Research in the Seyfang laboratory focuses on two major projects (i) membrane permeases (transporters) as target for drug delivery and (ii) cytochrome b5 reductase as enzymatic drug target in opportunistic microbial pathogens including protozoan parasites and nosocomial and neuro-pathogenic fungi.
We are studying membrane permeases (transporters) and receptors in opportunistic microbial pathogens including protozoan parasites (trypanosomes, Leishmania) and nosocomial and neuro-pathogenic fungi (Candida albicans, Cryptococcus neoformans). We use a multi-disciplinary approach of biochemistry, proteomics, molecular pharmacology and genetics to investigate the structure-function relationship, substrate/drug selectivity, protein-protein interaction, and significance for microbial pathogenicity of these membrane proteins at the molecular level in both in vitro culture and animal models. The objective of this project is to use membrane permeases, such as the myo-inositol transporter MIT, for delivery of cytotoxic and parasite-specific substrate analogues as novel pharmacological targets in these microbial pathogens.

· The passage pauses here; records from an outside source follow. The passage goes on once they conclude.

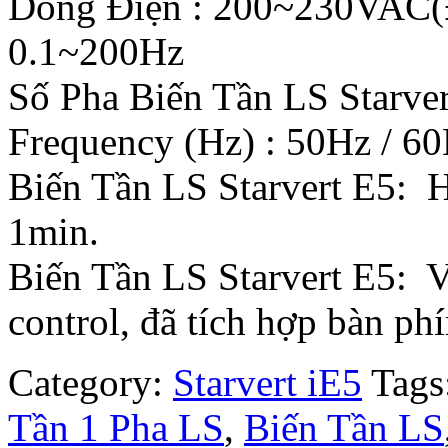
Dòng Điện : 200~230VAC(
0.1~200Hz
Số Pha Biến Tần LS Starver
Frequency (Hz) : 50Hz / 60
Biến Tần LS Starvert E5:
1min.
Biến Tần LS Starvert E5: V/
control, đã tích hợp bàn ph
Category:
Starvert iE5
Tags
Tần 1 Pha LS
,
Biến Tần LS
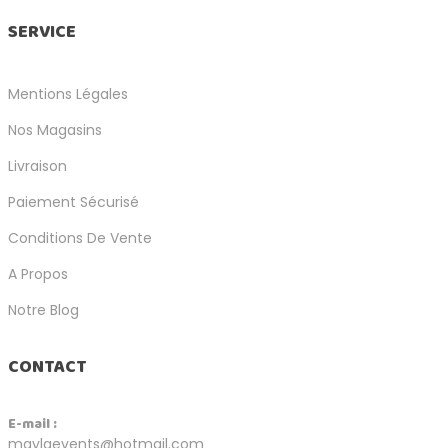
SERVICE
Mentions Légales
Nos Magasins
Livraison
Paiement Sécurisé
Conditions De Vente
A Propos
Notre Blog
CONTACT
E-mail :
maylaevents@hotmail.com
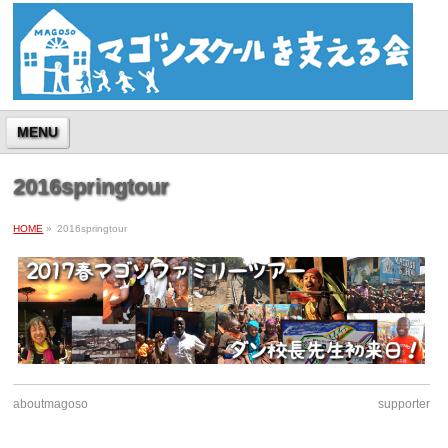
MENU
2016springtour
HOME
»
2016springtour
aboutmagoso
supporter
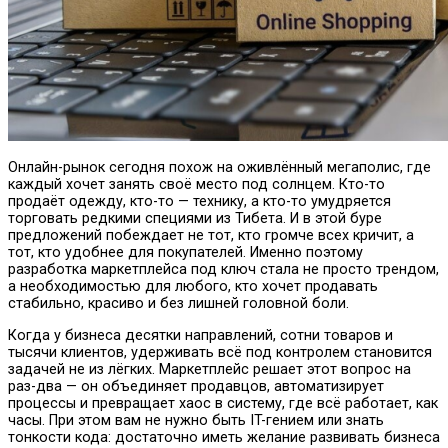
Онлайн-рынок сегодня похож на оживлённый мегаполис, где
каждый хочет занять своё место под солнцем. Кто-то
продаёт одежду, кто-то — технику, а кто-то умудряется
торговать редкими специями из Тибета.
И в этой буре
предложений побеждает не тот, кто громче всех кричит, а
тот, кто удобнее для покупателей. Именно поэтому
разработка маркетплейса под ключ стала не просто трендом,
а необходимостью для любого, кто хочет продавать
стабильно, красиво и без лишней головной боли.
Когда у бизнеса десятки направлений, сотни товаров и
тысячи клиентов, удерживать всё под контролем становится
задачей не из лёгких. Маркетплейс решает этот вопрос на
раз-два — он объединяет продавцов, автоматизирует
процессы и превращает хаос в систему, где всё работает, как
часы. При этом вам не нужно быть IT-гением или знать
тонкости кода: достаточно иметь желание развивать бизнеса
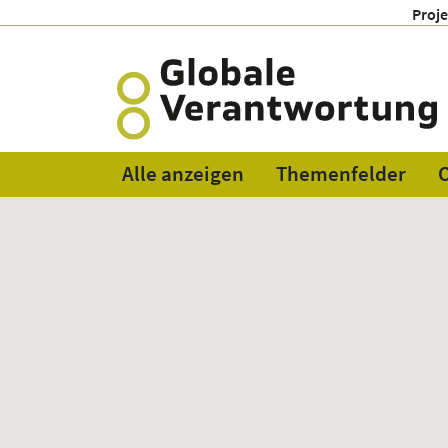
Proj
Alle anzeigen
Themenfelder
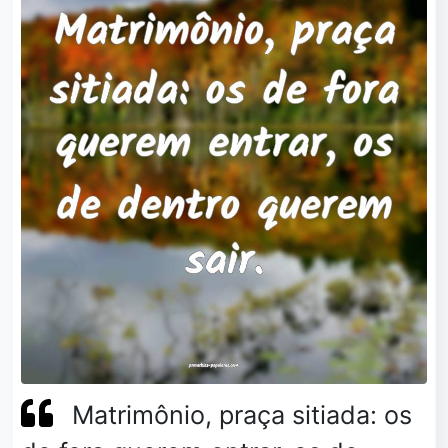
Matrimônio, praça sitiada: os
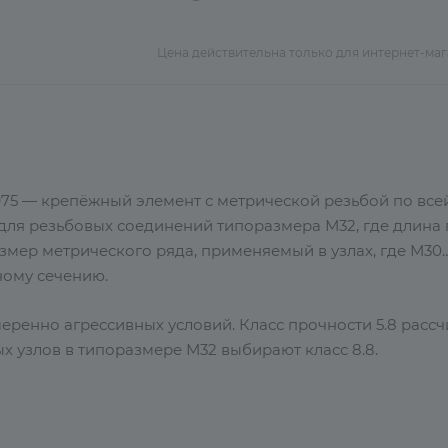
Цена действительна только для интернет-ма
975 — крепёжный элемент с метрической резьбой по все
для резьбовых соединений типоразмера М32, где длина 
мер метрического ряда, применяемый в узлах, где М30
ному сечению.
еренно агрессивных условий. Класс прочности 5.8 рассч
 узлов в типоразмере М32 выбирают класс 8.8.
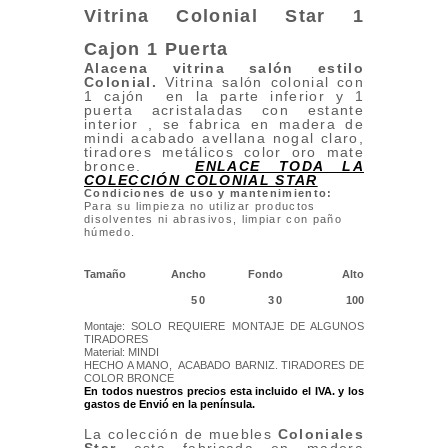
Vitrina Colonial Star 1
Cajon 1 Puerta
Alacena vitrina salón estilo
Colonial.
Vitrina salón colonial con
1 cajón en la parte inferior y 1
puerta acristaladas con estante
interior , se fabrica en madera de
mindi acabado avellana nogal claro,
tiradores metálicos color oro mate
bronce.
ENLACE TODA LA
COLECCIÓN COLONIAL STAR
Condiciones de uso y mantenimiento:
Para su limpieza no utilizar productos
disolventes ni abrasivos, limpiar con paño
húmedo.
Tamaño
Ancho
Fondo
Alto
50
30
100
Montaje: SOLO REQUIERE MONTAJE DE ALGUNOS
TIRADORES
Material: MINDI
HECHO A MANO, ACABADO BARNIZ. TIRADORES DE
COLOR BRONCE
En todos nuestros precios esta incluido el IVA. y los
gastos de Envió
en la península.
La colección de muebles
Coloniales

A second project investigates cytochrome b5 reductase as enzymatic drug target in these opportunistic pathogens. Cytochrome b5 reductase (Cb5r) plays an important role in P450-mediated detoxification of xenobiotics and drugs, lipid biosynthesis, and the synthesis of cholesterol (humans, Leishmania) or ergosterol (fungi and Trypanosoma cruzi). Hence we use recombinant Cb5r protein for biochemical, structural and pharmacological studies and in silico modeling as a novel pharmacological target in these opportunistic microbial pathogens.

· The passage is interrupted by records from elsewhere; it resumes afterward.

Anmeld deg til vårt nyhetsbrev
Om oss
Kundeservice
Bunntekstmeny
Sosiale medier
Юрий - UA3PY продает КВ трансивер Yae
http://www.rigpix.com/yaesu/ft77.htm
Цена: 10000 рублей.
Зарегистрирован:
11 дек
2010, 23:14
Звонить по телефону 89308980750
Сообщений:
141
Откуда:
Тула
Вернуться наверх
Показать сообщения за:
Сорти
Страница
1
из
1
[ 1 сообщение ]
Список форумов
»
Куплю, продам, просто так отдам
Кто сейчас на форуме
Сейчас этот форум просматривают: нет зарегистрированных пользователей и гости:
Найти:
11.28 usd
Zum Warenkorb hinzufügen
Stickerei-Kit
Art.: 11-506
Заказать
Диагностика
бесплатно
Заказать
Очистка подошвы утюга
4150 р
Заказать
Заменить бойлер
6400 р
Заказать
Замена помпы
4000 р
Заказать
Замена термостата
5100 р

TECHNIQUES that are applied in the laboratory include protein biochemistry and proteomics, microarray and real-time PCR gene expression analysis, site-directed mutagenesis, targeted gene disruption and reverse genetics, heterologeous expression in Xenopus oocytes microinjected with transporter RNA, and the generation of transgenic protozoa and candida cells. Furthermore, we use axenic cultivation of both mammalian and insect forms of trypanosomes and Leishmania, and candida (yeast and hyphae forms) to probe the pharmacology of these important permeases in vivo. Hence, our studies are aimed to develop novel inositol-based drugs such as fluoro-inositol analogues specific for these microbial pathogens.